Closed chris-rands closed 2 years ago
Well, we’ll migrate that to .obsp
very soon, and therefore we might* concatenate .obsp
but definitely not stuff in .uns
. We might merge .uns
instead…
*might because graphs should probably be recalculated anyway: If you concatenate graphs, you get a graphs with disconnected parts, represented by a block diagonal matrix:
I think we'll allow merging obsp
, since there are cases where it's valid, but we should make it easy to exclude items from merges.
uns
is more difficult. I think it'll be difficult to tell which things are okay to merge, so I think I'd like to just drop it all/ have the user select a canonical version. Colors may be an exception to this.
I think we could offer
def concatenate(
...,
merge_uns: Literal[
'if_clean', # the default, throws an error on key collision, else just merges
'always', # ignores key collision, just overwrite earlier with later items
'never', # to avoid unwanted scanpy behavior, just return it empty
] = None,
):
...
Maybe you can come up with more.
Hi @giovp, would such an option in concatenate work for your spatial use case?
Similarly: You need to concat obsm['X_spatial']
, so we should just generally concatenate .obsm
entries
@flying-sheep, re - your last comment. I'm thinking of just providing the same options as xarray.
@giovp, could you go over how you store images in the Anndata object currently?
Link please
Here's the narrative docs, but the mainly the options for xr.concat
are what I'm thinking of.
Ha, that’s exactly the same idea as I had independently. Seems like indication that it’s a good one.
@ivirshup , images and scale factors are stored in Anndata as:
adata.uns['images']
adata.uns['scalefactors']
. Both of them are dictionaries that contains other elements, e.g.
adata.uns['images']['hires']
for high resolution images (stored as numpy arrays)adata.uns['scalefactors']['spot_diameter_fullres']
for spot diamteres (stored as float)In both cases, those elements needs to be retained after concatenation (e.g. with a list)
@flying-sheep yes that would work, one thing that needs to be taken into account is the shape of X_spatial
in case heterogeneous anndatas (spatial and not spatial) are concatenated. The easiest solution I believe would be to add zeros to concatenated_adata.obsm["X_spatial"]
if the original anndata did not have spatial coordinates
Yeah, I’d say we merge dictionaries recursively based on the selected strategy.
I’m not sure if concatenating lists in uns
is a good idea, so we should rethink if adata.uns["images"]["hires"] = [foo, bar]

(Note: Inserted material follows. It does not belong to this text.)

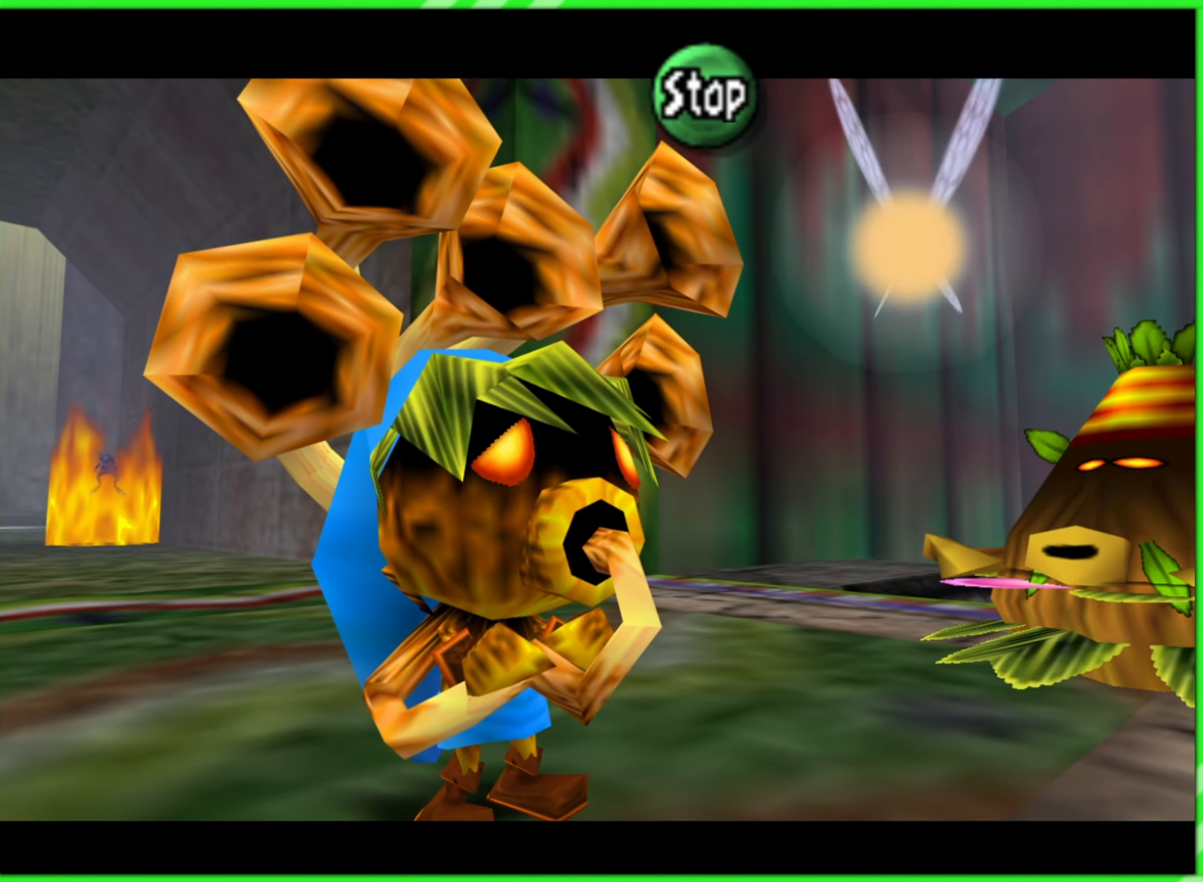
{"buttons": [], "left_stick": "center", "events": [[116, "B", "down"], [216, "B", "up"]]}
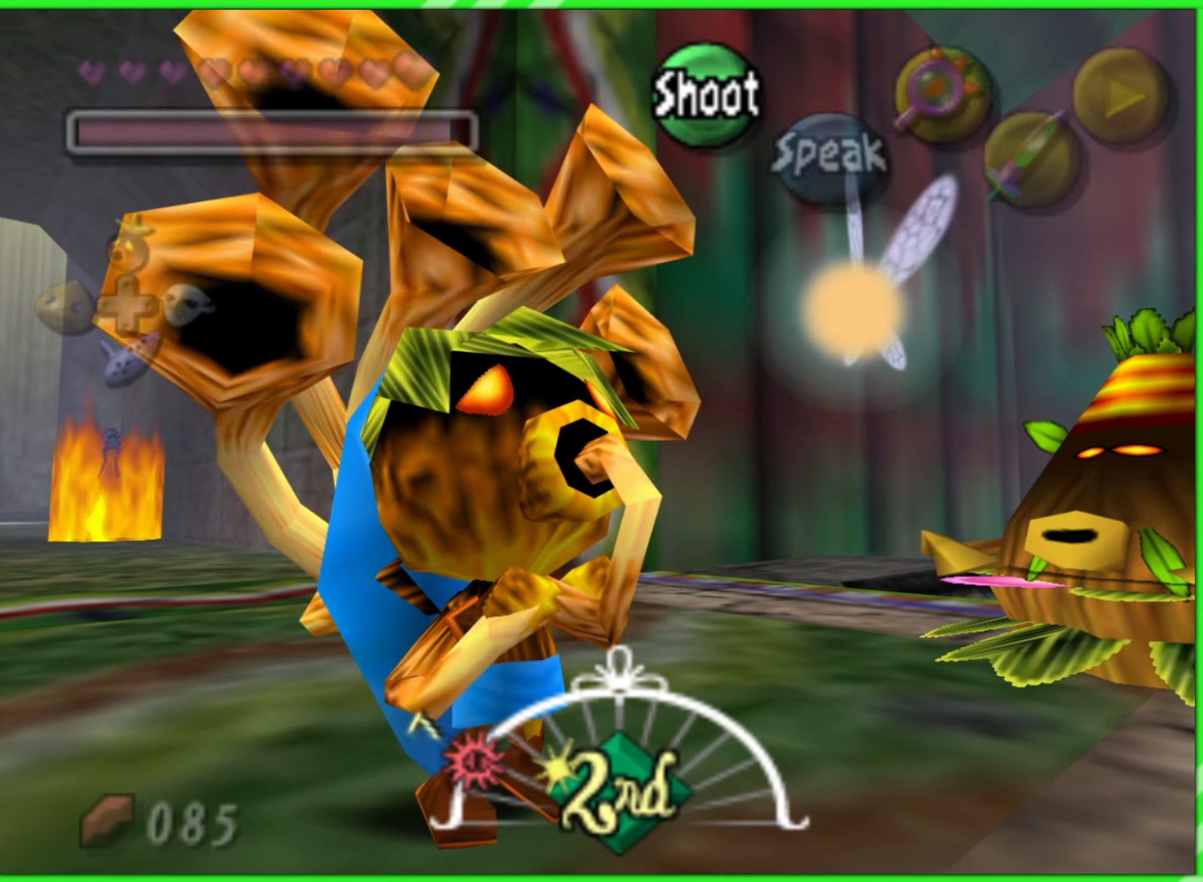
{"buttons": [], "left_stick": "up-left", "events": [[216, "left_stick", "up-left"]]}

should be legal or only adata.uns["images"]["hires"] = {"foo": foo, "bar": bar}
.
The easiest solution I believe would be to add zeros to
concatenated_adata.obsm["X_spatial"]
if the original anndata did not have spatial coordinates
Or NaN
. Or make it a masked array.
How are we gonna proceed with this? I would like to have this working rather soon so I'm happy to work on it and submit a PR but some more indications would be useful:
Thank you!
@ivirshup linked xarray.concat
, which has a few parameter which control how merging works in there. I think it makes sense to figure out what options they provide and use the same ones if applicable.
I’m not familiar with how “data variables”, “coordinate variables” and “non-concatenated variables” match with our stuff (I assume the latter is like .uns though), but maybe @ivirshup can help.
Can we decide on how to go for the adata.uns concatenation? Do we want a list? A dictionary?
I think we should support merging dictionaries. Depending on above-mentioned merge control parameters, we should recursively merge them until we hit some non-dict value that isn’t identical to the non-dict value at the same position. So if
adata1.uns = dict(images=dict(hires=dict(blah=image_blah)))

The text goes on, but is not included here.